Council to discuss options to reduce debt on north RO plant
By DREW WINCHESTER
City staff is presenting council with options to reduce debt on the north RO water plant, which the board is set to discuss at its workshop on Wednesday.
The options presented are as follows: adopt the rate model as it stands, impose a public service tax, impose a capital facility assessment fee, issue general obligation bonds or restart the utility expansion project.
A general obligation bond would require approval by voters.
The public service tax would be imposed on certain utilities like natural gas, electric and propane.
There are two options for the assessment fee, aimed at properties not yet connected. One would be limited to prior expansion areas where properties are already abutting utility lines. The second would encompass all of North 1-8 and Southwest 6/7.
Should council decide to adopt the rate model, it will do so with with lower rates than previously assumed.
Originally envisioned at around 15 percent, the new rate model brings it down to just over 10 percent.
City spokeswoman Connie Barron said if a public service tax is imposed, at least when it comes to electricity, citizens would pay that tax to LCEC which would then pay the city.
There’s still some question, too, as to whether the special assessment fee is even legal.
In order to assess the property, there must be a benefit.

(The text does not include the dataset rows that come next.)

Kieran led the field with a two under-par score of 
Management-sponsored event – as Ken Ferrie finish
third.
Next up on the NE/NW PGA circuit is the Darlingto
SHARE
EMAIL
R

Right now no time table exists as to when the utilities expansion, in any fashion, will resume.
“That’s the question that has to be answered tomorrow,” Barron said today. “You cannot charge that fee without some assurance that service will be provided in a set period of time.”
Councilmember Kevin McGrail, whose district will see a lion’s share of the utilities project should it restart, said he’s been told by residents if they have to pay an assessment they want an immediate benefit.
He said water would be easiest to provide, and paying assessments would amount to nothing but a slip of paper.
“In my opinion, if I’m living north of Pine Island Road, and someone gave me the choice of an IOU slip or water, I would gladly take the water,” McGrail said. “What good is a piece of paper?”
McGrail said he also doubts that residents would support a general obligation bond. He said people in the south have already paid their assessments, and there are still far too many people up north who don’t want utilities.
“I don’t see anyone in the city supporting it,” McGrail said.
City council meets Wednesday, May 19, at 5 p.m., in city council chambers.